“I have a group of middle school students who will be interviewing me right after this,” said Dr. Theresa Battle, District 191 school superintendent. “They have a newscast that their media specialist helps to coordinate. Let’s see if your questions are as good as their questions.”
Battle said her passion for her work is a result of her experiences growing up in Philadelphia as the youngest in her family with five older brothers. “I think it was focused on what I was seeing happening to Black males,” she said. “Just seeing the impact of bias and racism against them.”
As a child who always followed the rules, she noticed how people responded to those who didn’t. By seventh grade she felt she wanted to work with children with emotional or behavioral challenges.
“I thought I wanted to be a child psychiatrist or psychologist, and actually that’s the major I declared when I went to Hampton University,” she said. “I’m very smart, but for some reason I didn’t quite make the connection that that was a medical degree until I was in that freshman biology [class] with all those pre-med students, and I said, ‘Oh, I think I need a little counseling.’” She then narrowed her focus to becoming a special education teacher.
District 191 includes Eagan, Burnsville and Savage. Battle brings to the position a career in education that spans over 35 years, during that time she was a teacher (8 years), an administrator, an assistant principal, a principal and an assistant director of curriculum.
She has worked in various school districts including St. Paul (for 22 years), Osseo and Minneapolis. She also worked at the University of Minnesota developing Ramp-Up to Readiness, a statewide college prep program.
In her current role, Battle says she feels she’s being true to her original desire to help and support others. “You have to look at the whole person, see the humanity in everybody, and that they can really fulfill their purpose. Every role I’ve had has that goal in mind.”

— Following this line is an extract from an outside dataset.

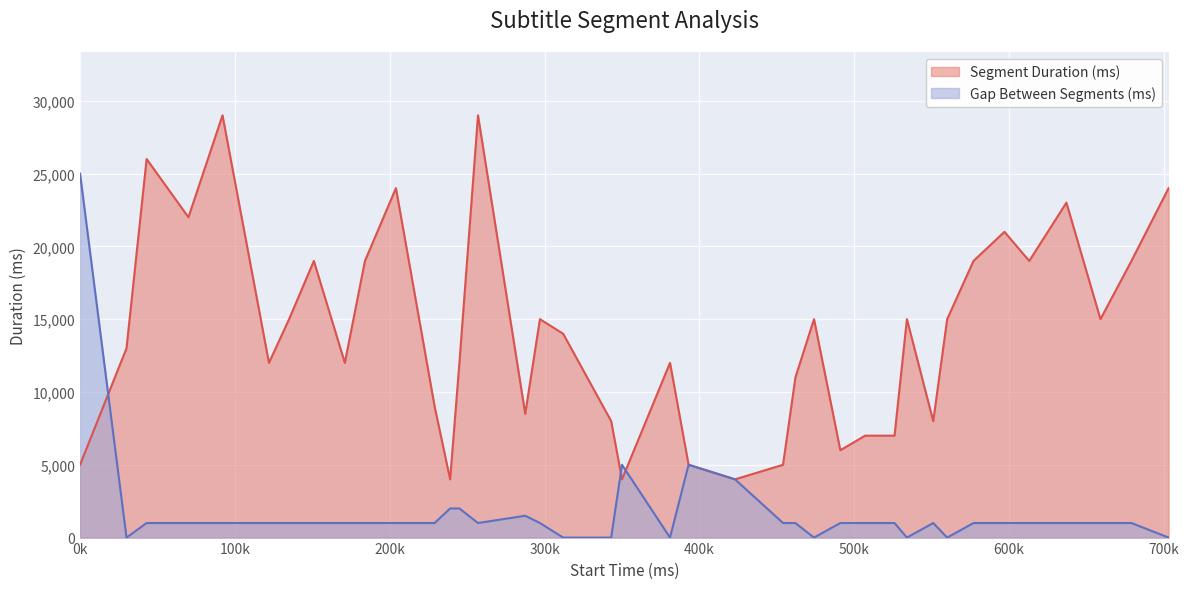

How many lines are shown in the chart?

2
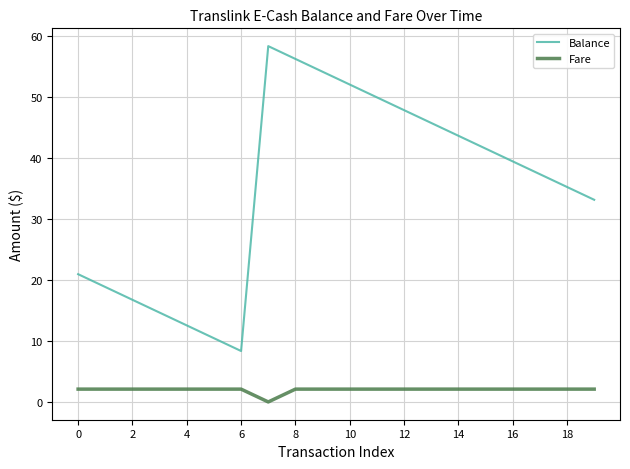

True or false: Fare and Balance cross at least once.

False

The questions that the middle schoolers prepared for her interview: “They want to know what is the scariest thing that has ever happened to me? Who do you think is the most important person alive today? I’m still grappling with that.” They also wanted to know what she would erase if she had the power to do so. Her response: bias.

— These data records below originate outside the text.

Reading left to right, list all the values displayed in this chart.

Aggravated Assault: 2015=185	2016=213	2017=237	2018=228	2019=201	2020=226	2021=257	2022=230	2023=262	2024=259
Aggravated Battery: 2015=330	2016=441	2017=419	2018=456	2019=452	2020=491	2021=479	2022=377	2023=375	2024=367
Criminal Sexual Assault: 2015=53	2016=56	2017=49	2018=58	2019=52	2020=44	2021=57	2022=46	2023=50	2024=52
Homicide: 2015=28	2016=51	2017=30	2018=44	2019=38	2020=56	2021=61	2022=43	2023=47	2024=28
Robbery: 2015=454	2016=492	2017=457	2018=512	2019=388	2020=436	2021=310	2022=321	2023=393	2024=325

“Our public education system, you know, was not built for people who look like me. It was not built for Black people, American Indians, women, other People of Color. We are still going against this barrier of systemic racism and all of the gender bias, and so that for me is always the challenge.”
In Philadelphia she had several Teachers of color, including her kindergarten teacher who was a Black women. The historically Black college she attended was welcoming with a culture of high expectations, achievement, support and mentoring, and it offered culturally responsive teaching.
Though District 191 is made up of 35%White students, 27 % students of African descent, 15 % Latinos, biracial students, and approximately .05 % American Indians, “in no way does our staff mirror the demographics,” Battle said. In Minnesota, she realized, “some of our children will go through the whole K-12 system without having a teacher who looks like them.”
The district is currently engaged in efforts to diversify the staff. They have cultural liaisons and paraprofessionals who are American Indian and People of Color who they are supporting and encouraging to obtain an education degree.
“I believe the Teachers of Color that we need are right in our classrooms, right now,” Battle says of the district’s students. In an effort to grow their own teachers, they offer child development classes for their high school students and have a Future Teachers of America Club where students learn the different roles they could have in an education profession. Many of the students in the club are Students of Color.
Efforts to attract teachers of color, retain paraprofessionals, and reach students are aimed at developing the future teaching force of the district. However, “You also need to make sure that your White educators in our classroom and support staff are culturally proficient,” Battle said. “That’s part of my role. I don’t see it as a challenge. I see it as my work.”
She says her goal is to ensure that at a point in the future when she leaves the district, the children will be better off than when she arrived.
“I’m really thrilled to have the honor of being the superintendent,” said Battle. “This is my life’s work. I‘m in a great place and just so happy that I’ve been embraced by the students, families, the board and my staff and the community.”